__Text passage__.
____________

The 2009 Riga riot was an outbreak of civil unrest in Riga, Latvia, on January 13, 2009, lasting for three hours following the economic downturn of the 2008 Latvian financial crisis as well as political discontent with the Latvian government's continued pursuance of austerity policies. Around 10,000 people gathered for anti-government protests which eventually became violent. The riot was  the worst outbreak of violence in Latvia since 1991 when Latvia declared independence from the Soviet Union.

Background 
Before the riot, the All for Latvia party organized a rally demanding that the President of Latvia dissolve the Saeima as well as call early elections. Protesters were concerned mainly with the competence of their political administration, corruption and the economic downturn caused by the 2008 Latvian financial crisis. The financial crisis resulted in a recession and an unemployment crisis after Latvia had been the fastest growing economy in Europe for several consecutive years.

____________

(Items from a data source)

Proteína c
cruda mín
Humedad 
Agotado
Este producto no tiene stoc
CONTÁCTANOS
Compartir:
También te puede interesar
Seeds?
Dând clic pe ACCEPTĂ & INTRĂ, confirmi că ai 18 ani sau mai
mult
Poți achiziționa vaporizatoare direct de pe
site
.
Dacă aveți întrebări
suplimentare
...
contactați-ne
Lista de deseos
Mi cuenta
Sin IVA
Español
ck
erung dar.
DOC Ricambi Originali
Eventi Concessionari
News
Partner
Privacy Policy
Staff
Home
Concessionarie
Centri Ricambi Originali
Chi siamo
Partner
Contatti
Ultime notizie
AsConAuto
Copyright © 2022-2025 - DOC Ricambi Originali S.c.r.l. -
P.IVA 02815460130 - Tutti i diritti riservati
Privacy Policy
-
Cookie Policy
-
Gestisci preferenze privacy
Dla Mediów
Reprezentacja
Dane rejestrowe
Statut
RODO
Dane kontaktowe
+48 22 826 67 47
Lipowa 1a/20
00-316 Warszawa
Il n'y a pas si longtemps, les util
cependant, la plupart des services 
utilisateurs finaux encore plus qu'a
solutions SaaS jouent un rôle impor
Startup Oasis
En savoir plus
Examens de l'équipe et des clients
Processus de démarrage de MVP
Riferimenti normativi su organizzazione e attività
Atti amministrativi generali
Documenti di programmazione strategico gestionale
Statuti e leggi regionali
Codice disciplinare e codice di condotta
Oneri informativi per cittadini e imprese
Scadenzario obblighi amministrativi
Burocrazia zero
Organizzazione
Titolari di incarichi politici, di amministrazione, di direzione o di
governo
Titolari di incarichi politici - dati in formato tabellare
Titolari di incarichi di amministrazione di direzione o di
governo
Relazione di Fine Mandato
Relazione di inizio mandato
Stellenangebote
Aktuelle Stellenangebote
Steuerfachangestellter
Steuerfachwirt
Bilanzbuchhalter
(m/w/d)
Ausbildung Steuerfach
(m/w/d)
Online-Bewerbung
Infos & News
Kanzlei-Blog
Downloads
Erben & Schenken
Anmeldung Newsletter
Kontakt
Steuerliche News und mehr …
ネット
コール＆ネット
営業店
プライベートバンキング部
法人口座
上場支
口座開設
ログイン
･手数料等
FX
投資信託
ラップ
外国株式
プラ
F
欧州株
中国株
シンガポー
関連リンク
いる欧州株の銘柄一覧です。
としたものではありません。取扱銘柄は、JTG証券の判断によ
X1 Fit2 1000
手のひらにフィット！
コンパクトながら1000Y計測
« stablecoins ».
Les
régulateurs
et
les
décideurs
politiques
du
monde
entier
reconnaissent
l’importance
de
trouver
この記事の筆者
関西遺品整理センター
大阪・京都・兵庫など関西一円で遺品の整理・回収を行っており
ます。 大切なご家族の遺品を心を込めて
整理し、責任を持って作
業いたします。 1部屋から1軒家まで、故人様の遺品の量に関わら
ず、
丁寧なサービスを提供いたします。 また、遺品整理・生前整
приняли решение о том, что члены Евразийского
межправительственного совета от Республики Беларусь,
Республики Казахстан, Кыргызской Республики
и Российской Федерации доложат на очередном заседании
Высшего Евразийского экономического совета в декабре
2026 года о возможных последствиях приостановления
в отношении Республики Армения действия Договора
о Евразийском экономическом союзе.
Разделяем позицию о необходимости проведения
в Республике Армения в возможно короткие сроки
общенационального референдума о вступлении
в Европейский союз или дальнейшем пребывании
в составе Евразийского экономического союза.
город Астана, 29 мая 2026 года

____________

__Requirement 1__.
Answer these questions using the text on the 2009 Riga riot:
(a) How many hours did the riot last?
(b) About how many people gathered for the anti-government protests?
(c) Which party organized the rally held before the riot?
__Requirement 2__.
In the text on the 2009 Riga riot, rewrite the paragraph beginning "Before the riot, the All for Latvia party" as a short bulleted list that keeps its main facts.
__Requirement 3__.
Continue the text on the 2009 Riga riot from the point where it ends.

__Exercise output 1__.
(a) Three hours.
(b) Around 10,000 people.
(c) The All for Latvia party.

__Exercise output 2__.
- The All for Latvia party organized a rally before the riot.
- The rally demanded that the President of Latvia dissolve the Saeima and call early elections.
- Protesters' main concerns were the competence of the political administration, corruption, and the economic downturn from the 2008 Latvian financial crisis.
- The crisis caused a recession and an unemployment crisis.
- Before the crisis, Latvia had been Europe's fastest-growing economy for several consecutive years.

__Exercise output 3__.
Riot 
After the crowd had become violent, some attempted to storm the Saeima but were repulsed by riot police with Mace, truncheons and tear gas. After the failed attempt at storming the parliament, ice, rocks and other debris were thrown at government buildings as well as police. After the rioters had been dispersed by police they regrouped at Vecrīga where the smashing of windows as well as the looting of shops began.

Aftermath 
Following the riot, 126 people were arrested and at least 25 injured, although these numbers are disputed. On February 20, the cabinet of prime minister Ivars Godmanis was dissolved and he resigned his position as head of the government. Similar protests took place in Vilnius, Lithuania, three days after the protest in Riga, these protests also ending in similar riots.

The Social Democratic Party "Harmony" gained considerable popularity after the riots.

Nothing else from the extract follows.